Thanks DWG. I appreciate the comments. These help further things some.
Let me provide more context. After you read this DWG, could you please comment some more as to where the stage might be as to what is being talked about here? From an interview with Paul Czysz, as conducted by Tim Ventura, a long while back (prior to 2013). This is about one of the McDonnell Douglas hypersonic programs.
URL link to the main section: https://medium.com/@timventura/paul-czysz-on-hypersonic-aircraft-suborbital-spaceplanes-92ed10537ee6.
"...
No, no — we didn’t actually lose test-pilots — I was referring to the aerodynamics during training in a hypersonic flight simulator. The bottom of the aircraft in a Mach 8 to 12 scramjet is the engine. Now the way you get an engine to put out more thrust is to increase the capture area of the engine — that’s how you get the variable capture inlet area on the F-15 — you can control the thrust level potential by controlling the airflow to the engine.

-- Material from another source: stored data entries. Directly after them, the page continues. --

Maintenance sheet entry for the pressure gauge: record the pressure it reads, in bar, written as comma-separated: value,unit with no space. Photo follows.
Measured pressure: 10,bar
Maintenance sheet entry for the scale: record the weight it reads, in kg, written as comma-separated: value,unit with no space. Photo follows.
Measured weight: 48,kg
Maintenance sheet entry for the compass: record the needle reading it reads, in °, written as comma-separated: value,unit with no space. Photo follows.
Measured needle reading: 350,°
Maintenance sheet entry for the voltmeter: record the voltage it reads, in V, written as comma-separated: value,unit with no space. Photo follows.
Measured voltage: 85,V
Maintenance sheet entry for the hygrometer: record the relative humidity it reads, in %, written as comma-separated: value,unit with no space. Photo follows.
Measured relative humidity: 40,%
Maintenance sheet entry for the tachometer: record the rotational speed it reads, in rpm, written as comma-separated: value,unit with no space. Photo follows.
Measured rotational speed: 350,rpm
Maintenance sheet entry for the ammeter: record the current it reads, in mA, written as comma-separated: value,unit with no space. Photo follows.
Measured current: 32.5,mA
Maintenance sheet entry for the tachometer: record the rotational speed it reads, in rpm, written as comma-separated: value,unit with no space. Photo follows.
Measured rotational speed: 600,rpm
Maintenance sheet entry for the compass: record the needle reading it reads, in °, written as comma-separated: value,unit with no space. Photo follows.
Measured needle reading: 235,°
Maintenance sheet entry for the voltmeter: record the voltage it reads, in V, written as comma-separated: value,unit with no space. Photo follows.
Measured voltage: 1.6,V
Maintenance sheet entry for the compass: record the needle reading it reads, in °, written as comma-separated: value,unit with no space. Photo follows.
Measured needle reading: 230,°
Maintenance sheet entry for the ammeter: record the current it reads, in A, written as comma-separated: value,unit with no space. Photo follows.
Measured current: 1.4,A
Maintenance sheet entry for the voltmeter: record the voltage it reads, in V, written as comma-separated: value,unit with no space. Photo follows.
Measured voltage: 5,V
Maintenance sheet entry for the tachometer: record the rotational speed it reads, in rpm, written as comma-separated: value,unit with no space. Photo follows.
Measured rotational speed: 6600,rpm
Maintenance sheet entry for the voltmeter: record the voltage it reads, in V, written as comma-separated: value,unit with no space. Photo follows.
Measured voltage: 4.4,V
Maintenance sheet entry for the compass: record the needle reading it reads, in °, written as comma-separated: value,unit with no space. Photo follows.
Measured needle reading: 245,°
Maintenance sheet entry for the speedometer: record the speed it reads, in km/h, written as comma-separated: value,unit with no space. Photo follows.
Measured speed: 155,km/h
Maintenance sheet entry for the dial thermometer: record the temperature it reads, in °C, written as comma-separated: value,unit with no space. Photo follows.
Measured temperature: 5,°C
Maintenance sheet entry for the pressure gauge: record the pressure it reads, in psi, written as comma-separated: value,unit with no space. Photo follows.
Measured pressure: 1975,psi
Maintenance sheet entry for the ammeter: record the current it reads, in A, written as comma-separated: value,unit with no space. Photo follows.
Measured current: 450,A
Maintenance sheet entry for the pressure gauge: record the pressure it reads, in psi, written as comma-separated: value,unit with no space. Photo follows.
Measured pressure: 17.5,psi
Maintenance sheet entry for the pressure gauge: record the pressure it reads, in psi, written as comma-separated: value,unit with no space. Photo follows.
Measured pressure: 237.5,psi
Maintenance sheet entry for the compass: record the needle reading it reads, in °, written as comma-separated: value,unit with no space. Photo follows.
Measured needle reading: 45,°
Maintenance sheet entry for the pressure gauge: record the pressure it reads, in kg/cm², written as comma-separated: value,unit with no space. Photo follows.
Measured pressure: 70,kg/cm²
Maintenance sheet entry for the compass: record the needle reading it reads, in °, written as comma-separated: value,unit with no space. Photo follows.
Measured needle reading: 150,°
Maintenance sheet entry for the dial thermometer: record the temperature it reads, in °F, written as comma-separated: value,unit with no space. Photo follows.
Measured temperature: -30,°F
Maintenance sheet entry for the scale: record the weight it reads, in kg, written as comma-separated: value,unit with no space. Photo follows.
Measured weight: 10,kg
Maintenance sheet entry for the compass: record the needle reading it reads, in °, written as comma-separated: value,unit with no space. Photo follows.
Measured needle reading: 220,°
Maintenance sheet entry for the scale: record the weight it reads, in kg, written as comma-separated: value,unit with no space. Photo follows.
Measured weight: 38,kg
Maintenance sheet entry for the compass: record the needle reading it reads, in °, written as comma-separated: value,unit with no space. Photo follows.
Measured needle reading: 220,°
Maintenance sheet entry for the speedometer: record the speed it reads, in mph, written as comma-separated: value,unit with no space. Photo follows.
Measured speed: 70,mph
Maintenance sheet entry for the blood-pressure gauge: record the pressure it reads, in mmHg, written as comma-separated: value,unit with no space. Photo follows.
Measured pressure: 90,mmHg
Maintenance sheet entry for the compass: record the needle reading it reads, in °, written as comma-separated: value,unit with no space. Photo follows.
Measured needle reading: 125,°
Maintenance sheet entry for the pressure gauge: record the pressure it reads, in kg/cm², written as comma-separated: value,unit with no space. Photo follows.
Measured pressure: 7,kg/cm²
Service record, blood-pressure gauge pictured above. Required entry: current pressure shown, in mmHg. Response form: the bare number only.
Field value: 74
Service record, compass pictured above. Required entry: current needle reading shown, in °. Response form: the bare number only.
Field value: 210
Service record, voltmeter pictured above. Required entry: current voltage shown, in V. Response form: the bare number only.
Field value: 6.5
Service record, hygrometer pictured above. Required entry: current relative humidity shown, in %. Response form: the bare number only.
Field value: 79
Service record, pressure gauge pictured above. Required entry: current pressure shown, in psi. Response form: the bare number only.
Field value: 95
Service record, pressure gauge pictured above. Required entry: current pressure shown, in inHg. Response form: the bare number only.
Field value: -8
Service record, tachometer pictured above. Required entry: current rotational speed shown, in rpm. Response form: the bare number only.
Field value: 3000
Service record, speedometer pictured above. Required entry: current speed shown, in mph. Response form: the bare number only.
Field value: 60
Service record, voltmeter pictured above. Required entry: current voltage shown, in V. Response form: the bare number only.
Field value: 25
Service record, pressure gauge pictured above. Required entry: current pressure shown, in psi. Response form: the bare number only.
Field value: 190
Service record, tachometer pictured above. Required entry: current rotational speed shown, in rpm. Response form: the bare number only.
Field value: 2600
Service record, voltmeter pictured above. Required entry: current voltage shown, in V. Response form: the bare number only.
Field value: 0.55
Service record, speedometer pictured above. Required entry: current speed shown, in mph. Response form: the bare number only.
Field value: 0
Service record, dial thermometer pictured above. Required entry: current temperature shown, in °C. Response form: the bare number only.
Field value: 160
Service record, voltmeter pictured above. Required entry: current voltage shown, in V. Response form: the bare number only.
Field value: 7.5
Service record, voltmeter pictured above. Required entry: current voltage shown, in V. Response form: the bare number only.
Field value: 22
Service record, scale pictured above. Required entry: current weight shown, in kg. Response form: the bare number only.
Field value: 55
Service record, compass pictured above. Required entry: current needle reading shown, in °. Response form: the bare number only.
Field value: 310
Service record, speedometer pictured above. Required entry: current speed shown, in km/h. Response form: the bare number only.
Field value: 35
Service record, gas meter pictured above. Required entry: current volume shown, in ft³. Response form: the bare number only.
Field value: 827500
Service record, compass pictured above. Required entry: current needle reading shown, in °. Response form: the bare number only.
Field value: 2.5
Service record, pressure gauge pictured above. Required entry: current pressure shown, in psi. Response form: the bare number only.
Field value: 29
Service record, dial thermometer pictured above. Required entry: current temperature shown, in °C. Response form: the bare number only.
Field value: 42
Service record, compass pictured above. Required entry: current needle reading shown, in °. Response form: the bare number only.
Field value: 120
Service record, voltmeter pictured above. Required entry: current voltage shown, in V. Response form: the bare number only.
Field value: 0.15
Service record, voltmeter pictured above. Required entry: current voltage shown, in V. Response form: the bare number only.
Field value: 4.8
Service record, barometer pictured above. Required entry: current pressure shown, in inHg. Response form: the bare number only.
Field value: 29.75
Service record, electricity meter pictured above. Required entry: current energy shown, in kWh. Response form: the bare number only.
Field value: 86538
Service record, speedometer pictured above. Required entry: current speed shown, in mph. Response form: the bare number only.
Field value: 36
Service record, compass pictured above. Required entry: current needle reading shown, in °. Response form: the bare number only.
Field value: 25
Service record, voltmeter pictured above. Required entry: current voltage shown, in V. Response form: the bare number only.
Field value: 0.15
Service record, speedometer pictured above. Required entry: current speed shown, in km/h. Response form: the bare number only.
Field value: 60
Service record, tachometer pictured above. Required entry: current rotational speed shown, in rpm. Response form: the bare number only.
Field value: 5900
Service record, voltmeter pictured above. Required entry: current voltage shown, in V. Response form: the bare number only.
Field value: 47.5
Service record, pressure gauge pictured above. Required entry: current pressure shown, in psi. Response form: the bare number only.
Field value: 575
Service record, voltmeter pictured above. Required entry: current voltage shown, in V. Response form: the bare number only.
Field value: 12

So if you have a scramjet vehicle, and you want to increase the thrust of it, you have to increase its angle of attack — not by much, only by about 2 or 3 degrees. Nevertheless, as you advance the throttle, the nose comes up, and that’s very counterintuitive to a pilot, who will think that the nose coming up when you advance the throttle means that there’s something wrong.
So in the simulator, these pilots were not pulling up, but they were advancing the throttle. Again, in order to get more thrust out of a ram-compression engine you have to increase the capture area, and the way that you increase the capture area is to pull the nose up — and since the whole bottom of the aircraft is the engine, it increases its capture area.
..."
Based on this meager amount of information DWG, where do you think the simulators that are mentioned were coming in at in the vehicle's development?